L’échange avec Philippe Val ne lui a pas réussi. L’ancien patron de Charlie Hebdo lui a posé des questions légitimes, de manière posée et particulièrement humble. Il s’est attiré des saillies effarantes. Quand Mélenchon a évoqué une « laïcité instrumentalisée pour faire la guerre aux musulmans  », Val a eu raison de lui demander quels sont les faits qui permettent de dire cela. Renvoyer à Valls, malgré ses excès, est tout de même abusif. Même s’il n’est pas illégitime de s’interroger sur la place accordée aux polémiques sur Danièle Obono, il est aussi légitime de l’interroger sur certaines de ses prises de position et malheureusement, il entretient le procès de complaisance avec l’islamisme.
 
Sur le Vénézuela, s’il y a de la mauvaise foi de la part de ses opposants, son refus de toute critique peut faire penser à un aveuglement inquiétant à l’égard des limites économiques et démocratiques du régime au pouvoir. Sa connaissance du dossier devrait lui permettre un discours plus équilibré. En fait, il semble s’enfermer dans le piège de ses détracteurs en tenant une position sans nuance.
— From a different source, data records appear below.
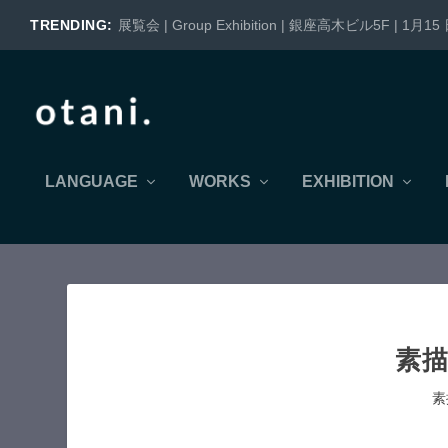
TRENDING:
展覧会 | Group Exhibition | 銀座高木ビル5F | 1月15 日
LANGUAGE
WORKS
EXHIBITION
素描画
素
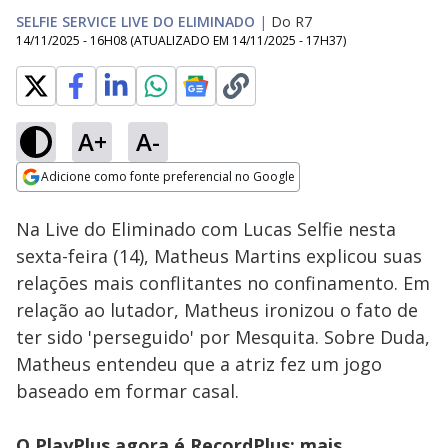
SELFIE SERVICE LIVE DO ELIMINADO
|
Do R7
14/11/2025 - 16H08
(ATUALIZADO EM
14/11/2025 - 17H37
)
A+
A-
Loaded
:
83.68%
Adicione como fonte preferencial no Google
Ativar
Som
Opens in new window
Na Live do Eliminado com Lucas Selfie nesta
sexta-feira (14), Matheus Martins explicou suas
relações mais conflitantes no confinamento. Em
relação ao lutador, Matheus ironizou o fato de
ter sido 'perseguido' por Mesquita. Sobre Duda,
Matheus entendeu que a atriz fez um jogo
baseado em formar casal.
O PlayPlus agora é RecordPlus: mais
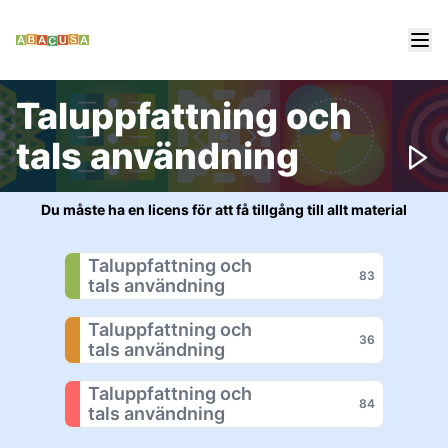
Taluppfattning och
tals användning
Du måste ha en licens för att få tillgång till allt material
Taluppfattning och 

83
tals användning
Taluppfattning och 

36
tals användning
Taluppfattning och 

84
tals användning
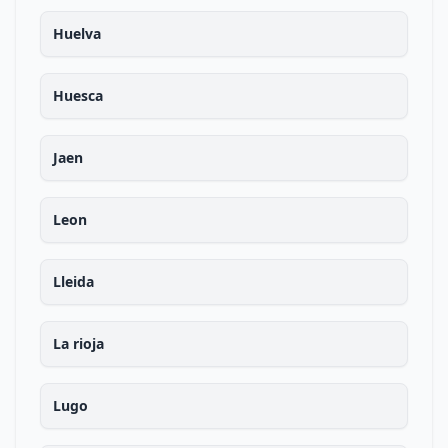
Huelva
Huesca
Jaen
Leon
Lleida
La rioja
Lugo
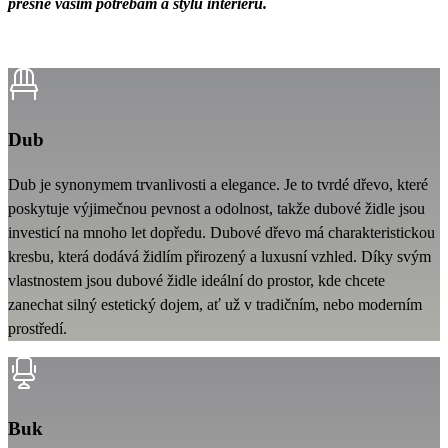
přesně vašim potřebám a stylu interiéru.
Dub
Dub je synonymem trvanlivosti a elegance. Je to tvrdé dřevo, které
poskytuje výjimečnou pevnost a odolnost, takže dubové židle jsou
investicí na mnoho let dopředu. Dubové dřevo má charakteristickou
kresbu, která dodává židlím přirozený a luxusní vzhled. Díky svým
vlastnostem jsou dubové židle ideální do prostor, kde chcete
zanechat silný estetický dojem, ať už v tradičním, nebo moderním
prostředí.
Buk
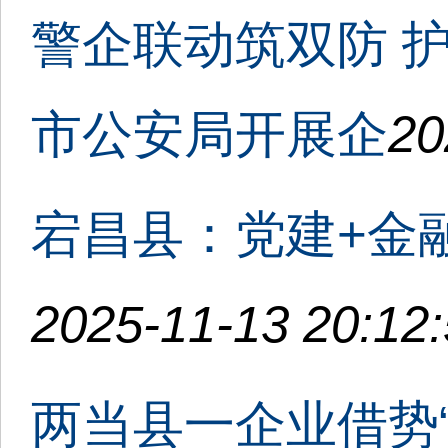
警企联动筑双防 
市公安局开展企
20
宕昌县：党建+金
2025-11-13 20:12
两当县一企业借势“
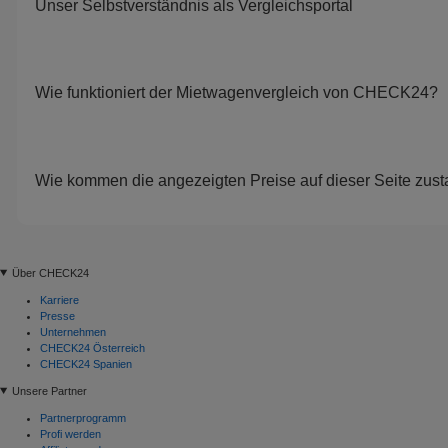
Unser Selbstverständnis als Vergleichsportal
Wie funktioniert der Mietwagenvergleich von CHECK24?
Wie kommen die angezeigten Preise auf dieser Seite zus
Über CHECK24
Karriere
Presse
Unternehmen
CHECK24 Österreich
CHECK24 Spanien
Unsere Partner
Partnerprogramm
Profi werden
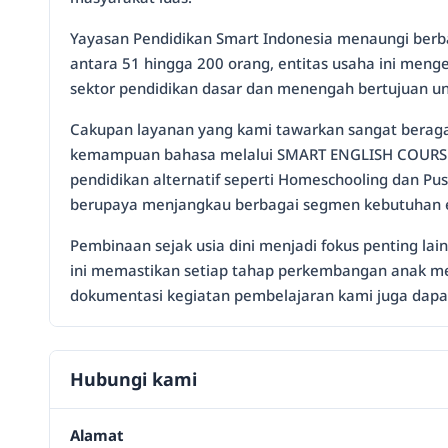
Yayasan Pendidikan Smart Indonesia menaungi berbag
antara 51 hingga 200 orang, entitas usaha ini men
sektor pendidikan dasar dan menengah bertujuan unt
Cakupan layanan yang kami tawarkan sangat beraga
kemampuan bahasa melalui SMART ENGLISH COURSE. S
pendidikan alternatif seperti Homeschooling dan 
berupaya menjangkau berbagai segmen kebutuhan e
Pembinaan sejak usia dini menjadi fokus penting lai
ini memastikan setiap tahap perkembangan anak men
dokumentasi kegiatan pembelajaran kami juga dapat d
Hubungi kami
Alamat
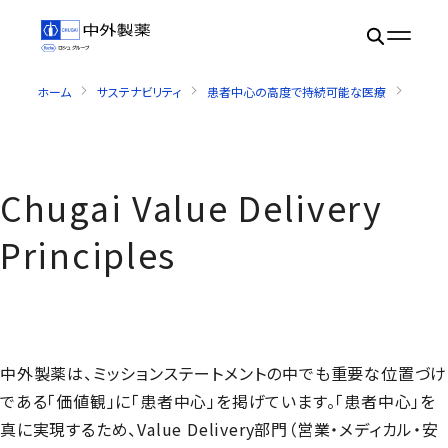
ホーム
サステナビリティ
患者中心の高度で持続可能な医療
Chugai
Chugai Value Delivery
Principles
中外製薬は、ミッションステートメントの中でも重要な位置づけ
である「価値観」に「患者中心」を掲げています。「患者中心」を
真に実現するため、
Value Delivery
部門（営業・メディカル・安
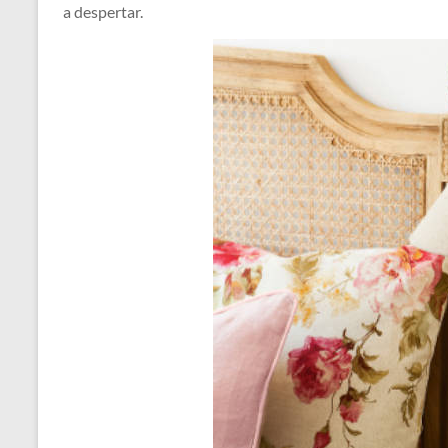
a despertar.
Et son agressivité verbale à l’égard de la fille de Régis Debray empirait encore les choses, alors que s’il avait calmement accepté certaines limites du chavisme, alors le reste de son discours, sur ses aspects positifs, et le rôle délétère des Etats-Unis, auraient alors été beaucoup plus audible.
 
 
Au global, outre des désaccords de forme et de fond, notamment sur la République, et cet incompréhensible priorité exprimée aux dangers de la laïcité plutôt que ceux de l’islamisme, Mélenchon n’a même pas su être convaincant sur les sujets économiques, voir européens. Encore une fois, il a terriblement manqué de pédagogie, et s’est montré trop fermé à tout dialogue.